This was done by creating a dataframe consisting of only songs from each genre, creating a correlation table for that dataframe, extracting the popularity correlation from that genre’s correlation table, and appending it to the correlation dataframe seen above.
As we can see above, this does not dramatically increase the correlations between the attributes and popularity. This could be due to the fact that the fanbase of each artist within each genre likes different attributes. We try accounting for this below.
#Creating a correlation table with each row representing the popularity correlation within only one artists works
corr_Data_Frame = pd.DataFrame()
row = pd.DataFrame()
#Creating a temporary dataframe consisting of songs by artists that appear more than 30 times in the data set
temp = Song_Data_Frame[Song_Data_Frame['artist_freq'] > 30]
#Looping through each artist
for artist in temp['artist_name'].unique():
#Creating a dataframe consisting of songs from only one artist
row = pd.DataFrame(Song_Data_Frame[Song_Data_Frame['artist_name'] == artist].corr(method = 'spearman').iloc[0])
row = row.transpose().reset_index()
row['index'] = artist
#Extracting the popularity row of the correlation table for the current artist and appending it to the overall
#correlation table
corr_Data_Frame = corr_Data_Frame.append(row, ignore_index = True)
corr_Data_Frame = corr_Data_Frame.rename(columns = {'index' : 'Artist Popularity corr'})

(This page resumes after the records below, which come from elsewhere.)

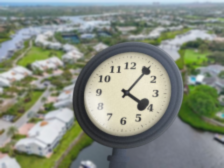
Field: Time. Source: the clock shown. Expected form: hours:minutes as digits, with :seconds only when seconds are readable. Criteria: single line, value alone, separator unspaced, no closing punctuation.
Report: 4:06
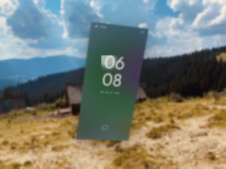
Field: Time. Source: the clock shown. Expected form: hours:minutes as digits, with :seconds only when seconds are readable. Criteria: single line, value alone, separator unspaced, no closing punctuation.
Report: 6:08
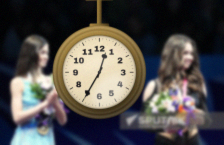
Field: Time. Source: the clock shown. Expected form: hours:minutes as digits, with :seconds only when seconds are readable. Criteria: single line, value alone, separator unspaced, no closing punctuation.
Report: 12:35
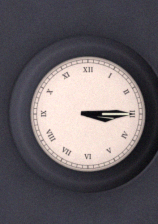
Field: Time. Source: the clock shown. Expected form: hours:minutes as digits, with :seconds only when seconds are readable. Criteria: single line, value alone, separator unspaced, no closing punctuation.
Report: 3:15
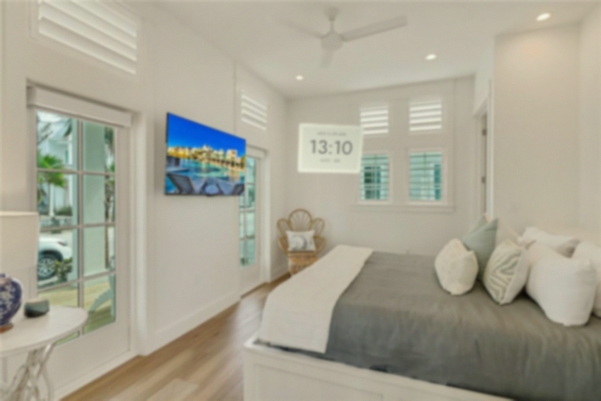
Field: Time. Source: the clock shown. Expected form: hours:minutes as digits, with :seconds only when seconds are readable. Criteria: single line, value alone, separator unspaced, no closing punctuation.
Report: 13:10
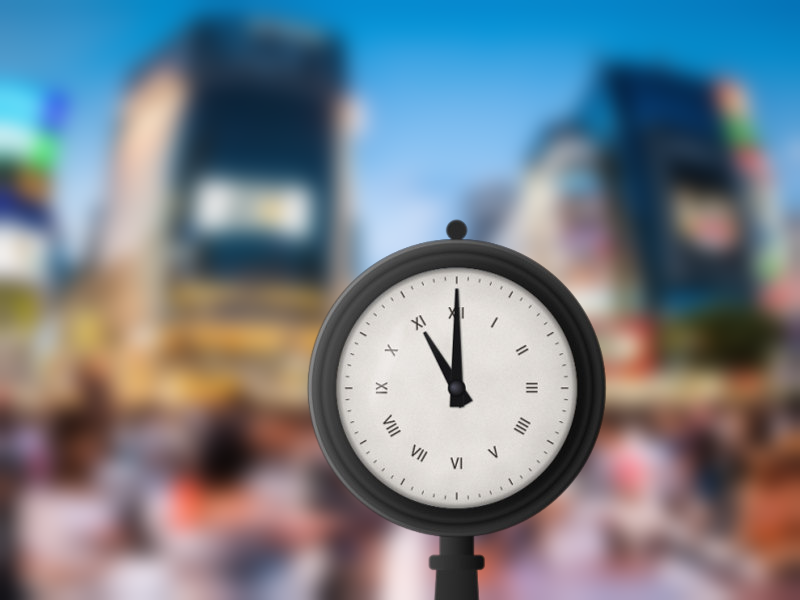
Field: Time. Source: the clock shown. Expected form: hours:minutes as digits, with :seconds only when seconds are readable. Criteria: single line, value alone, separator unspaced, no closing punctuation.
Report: 11:00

#Calculating the average correlation values between all the artists (on average how well does popularity
#correlate with the other attributes)
print("Mean Correlation With Popularity:\n\n" +
str(np.absolute(corr_Data_Frame.drop(columns = ['artist_freq', 'Artist Popularity corr']).dropna()).mean()))
print("\n\nVariance of Correlation With Popularity:\n\n" +
str(np.absolute(corr_Data_Frame.drop(columns = ['artist_freq', 'Artist Popularity corr']).dropna()).var()))
Above we created another correlation dataframe, but this time each row corresponds to only songs of a particular artist. To only include artists with enough data points, we only include artists who appear in the dataset more than 30 times. This removes the issue with having “one-hit-wonder” artists appearing in our data, which can throw off popularity due to their one popular song. We did this using the artist_freq column.
Since the dataframe has 1000s of rows, we took the average to see how popularity correlation measured in this way performs on average across the many artists.
As can be seen by the results above, there is still no strong correlation between a single variable and popularity. Perhaps this is because it is not one attribute but a combination of attributes that can predict popularity?
Below we want to see if we can model popularity based on multiple interaction terms. To do this, we use statsmodels’s OLS feature.
More on the stats models api: https://www.statsmodels.org/stable/generated/statsmodels.formula.api.ols.html
modelString = '''popularity ~ acousticness * danceability * duration_ms * energy * instrumentalness * liveness *
loudness * speechiness * tempo * valence'''
model = sm.ols(modelString, data = Song_Data_Frame).fit()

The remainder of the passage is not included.